TALLAHASSEE, FL, April 25, 2014 (LifeSiteNews.com) – The killing of an unborn baby during a crime carried out against its mother will soon be treated as a separate felony in the state of Florida, thanks to State Bill House Bill 59.
The bill was passed by Florida legislature, 25-14, on Wednesday and now awaits the signature of pro-life Governor Rick Scott. The bill's sponsors – Rep. Larry Ahern, R-Seminole, and state Sen. Kelli Stargel, R-Lakeland – believe Scott will sign the act.
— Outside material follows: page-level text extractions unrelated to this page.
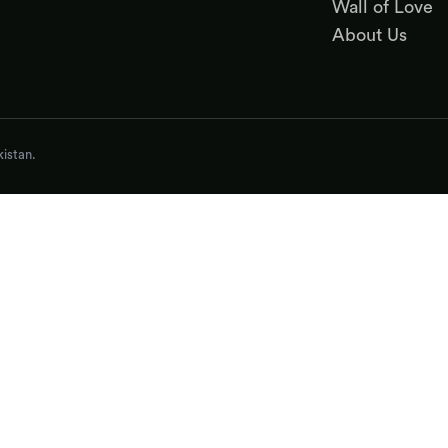
Wall of Love
About Us
istan.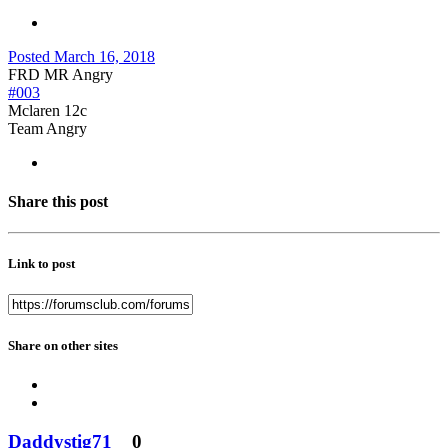
Posted
March 16, 2018
FRD MR Angry
#003
Mclaren 12c
Team Angry
Share this post
Link to post
Share on other sites
Daddystig71
0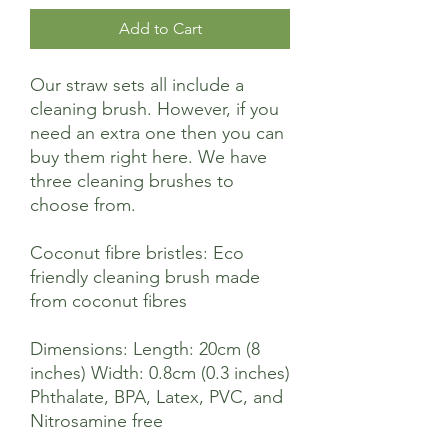
Add to Cart
Our straw sets all include a
cleaning brush. However, if you
need an extra one then you can
buy them right here. We have
three cleaning brushes to
choose from.
Coconut fibre bristles: Eco
friendly cleaning brush made
from coconut fibres
Dimensions: Length: 20cm (8
inches) Width: 0.8cm (0.3 inches)
Phthalate, BPA, Latex, PVC, and
Nitrosamine free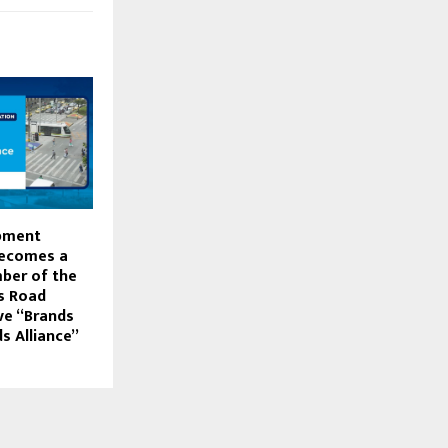
pment
Becomes a
ber of the
s Road
ive “Brands
s Alliance”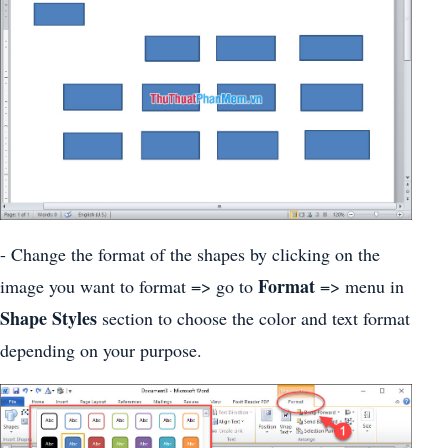
- Change the format of the shapes by clicking on the
Format
image you want to format => go to
=> menu in
Shape Styles
section to choose the color and text format
depending on your purpose.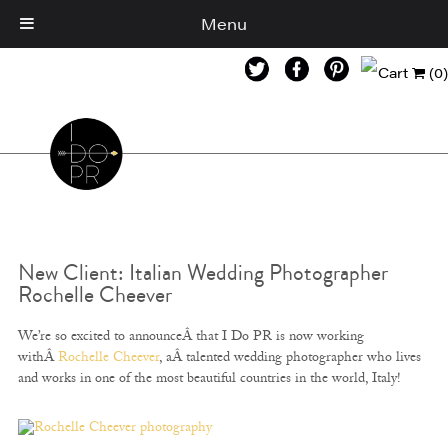
Menu
Cart
(0)
New Client: Italian Wedding Photographer
Rochelle Cheever
We’re so excited to announceÂ that I Do PR is now working
withÂ
Rochelle Cheever
, aÂ talented wedding photographer who lives
and works in one of the most beautiful countries in the world, Italy!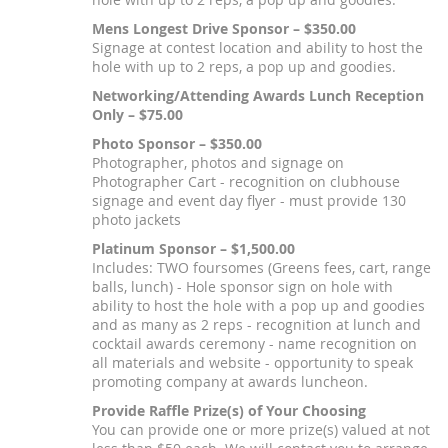
Mens Longest Drive Sponsor – $350.00
Signage at contest location and ability to host the
hole with up to 2 reps, a pop up and goodies.
Networking/Attending Awards Lunch Reception
Only – $75.00
Photo Sponsor – $350.00
Photographer, photos and signage on
Photographer Cart - recognition on clubhouse
signage and event day flyer - must provide 130
photo jackets
Platinum Sponsor – $1,500.00
Includes: TWO foursomes (Greens fees, cart, range
balls, lunch) - Hole sponsor sign on hole with
ability to host the hole with a pop up and goodies
and as many as 2 reps - recognition at lunch and
cocktail awards ceremony - name recognition on
all materials and website - opportunity to speak
promoting company at awards luncheon.
Provide Raffle Prize(s) of Your Choosing
You can provide one or more prize(s) valued at not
Modeled after the federal Unborn Victims of Violence Act signed by President George W. Bush in 2004, H.B. 59 makes the killing of an unborn child a separate offense from the harm inflicted on its mother. Should this bill be signed into law, Florida will become the 23rd state to have such a law in place.
Previously, Florida law only extended to an “unborn quick child,” defined as a baby “capable of meaningful life outside the womb.” H.B. 59 would remove the term “quick” to include babies at all stages of development.
The bill had been stalled in the State Senate for over three years, but gained momentum because of a case of Remee Jo Lee, a young woman whose boyfriend tricked her into taking an abortion-inducing drug.
Lee and her parents were overjoyed to hear of the bill’s passing.
“This is a happy, happy day,” said Lee. “If one baby is saved, that means everything. I really hope that this will save the lives of mothers and of babies.”
Last February, Lee became pregnant and was overjoyed at the news. But her boyfriend, John Andrew Welden managed to obtain Cytotec (misoprostol) and covered the bottle with a fake label for Amoxicillin. He then gave it to Lee, saying his physician father had prescribed antibiotics.
Welden confessed to his actions at the Hillsborough County Sheriff’s Office. However, because of Florida’s law, prosecutors could not have charged him with murder under the federal Unborn Victims of Violence Act, nor under any Florida statute, if he had not been charged with the federal charge of product tampering.
Because he entered a guilty plea to product tampering and mail fraud, Welden avoided life imprisonment without parole for violating the Unborn Victims of Violence Act. He is now carrying out a sentence of 13 years and eight months.
With the passage of H.B. 59, however, such violence committed against unborn babies will be regarded as a felony, regardless of the stage of development.
Stargel said that this law could also make men think twice about abusing their wives. “If you attack a woman, you need to be careful, because she may be pregnant,” she said.
The bill was overwhelmingly opposed by Democrats. No Democratic Senator and only one Democratic Representative supported the bill. They expressed concern that this law could be used in instances of involuntary criminal acts or if the mother was not aware she was pregnant.
“I just don't want us to be out of balance,” said Sen. Arthenia Joyner, D-Tampa. “I know how important it is to protect women from acts of domestic violence, but as we navigate this issue we just have to make sure that we factor everything that we know about that we can deal with.”